Summer’s best combo
Johnsonville® Brat Hot Tub with Stout
Recipe Directions
Prep and cook time
About 30 minutes
One 11 x 9 x 2 3/8 inch aluminum foil baking pan
2 to 3 beers
2 tablespoons butter
1 medium yellow or white onion, sliced
Put the pan right on the grill, careful not to singe your knuckle hair, pour in the beers and add the butter and onions. Then grill your Johnsonville Brats to a juicy, golden-brown perfection. Serve immediately to your hungry guests and place any remaining brats into the steaming hot tub. When folks are ready for seconds or thirds―or when stragglers show up late― grab a Johnsonville Brat out of the hot tub and enjoy!
Stout
Barbecued Meat Loaf with Pale Ale
The secret to this recipe is using panko―light Japanese bread crumbs. You can find panko in any good grocery store, usually in the spice aisle or wherever bread crumbs are stocked.
Recipe directions
Prep and grill time
About 1 ¼ hours
Serves 8 to 10
Meatloaf
1¼ pounds ground beef (80% lean)
1¼ pounds ground pork
2 cups panko bread crumbs
1 cup finely chopped yellow onion
1 large egg
1 teaspoon Worcestershire sauce
1 teaspoon granulated garlic
1 teaspoon dried tarragon
1 teaspoon kosher salt
1 teaspoon freshly ground black pepper
Sauce
½ cup bottled barbecue sauce
¼ cup ketchup
1. In a large bowl, using your hands, gently combine the meat loaf ingredients. Divide the meat loaf mixture in half and form into 2 loaves, each about 4 inches wide and 6 to 7 inches long. Place the loaves on a sheet pan. Prepare the grill for indirect cooking over medium-low heat (about 300˚F).

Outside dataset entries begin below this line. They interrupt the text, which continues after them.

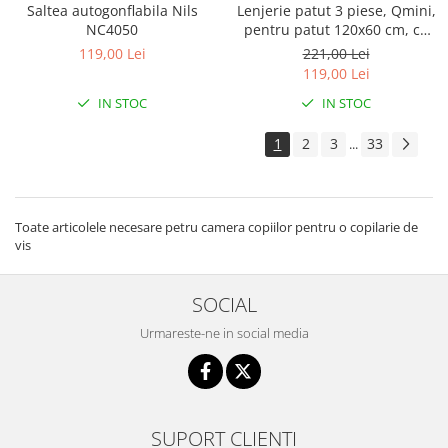
Saltea autogonflabila Nils
Lenjerie patut 3 piese, Qmini,
NC4050
pentru patut 120x60 cm, cu
protectie laterala, din
119,00 Lei
221,00 Lei
bumbac, Teddy Toys
119,00 Lei
IN STOC
IN STOC
1
2
3
33
...
Toate articolele necesare petru camera copiilor pentru o copilarie de
vis
SOCIAL
Urmareste-ne in social media
SUPORT CLIENTI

2. In a small bowl mix the sauce ingredients. Set aside half of the sauce to serve with the meat loaf. Top each meat loaf with 3 tablespoons of the remaining sauce and coat thoroughly.
3. Brush the cooking grates clean. Using a metal spatula, gently pick up each loaf from the sheet pan and place directly on the cooking grate. Grill the meat loaves over indirect medium-low heat, with the lid closed, until a thermometer inserted horizontally through the top of each loaf registers 155°F, 50 to 60 minutes. Remove the loaves from the grill and let rest 10 to 15 minutes (during this time, the loaves will continue to cook, allowing them to reach the recommended 160°F for ground beef and pork). Cut the loaves into 1/2-inch slices and serve with the reserved sauce or on sourdough bread with melted provolone cheese.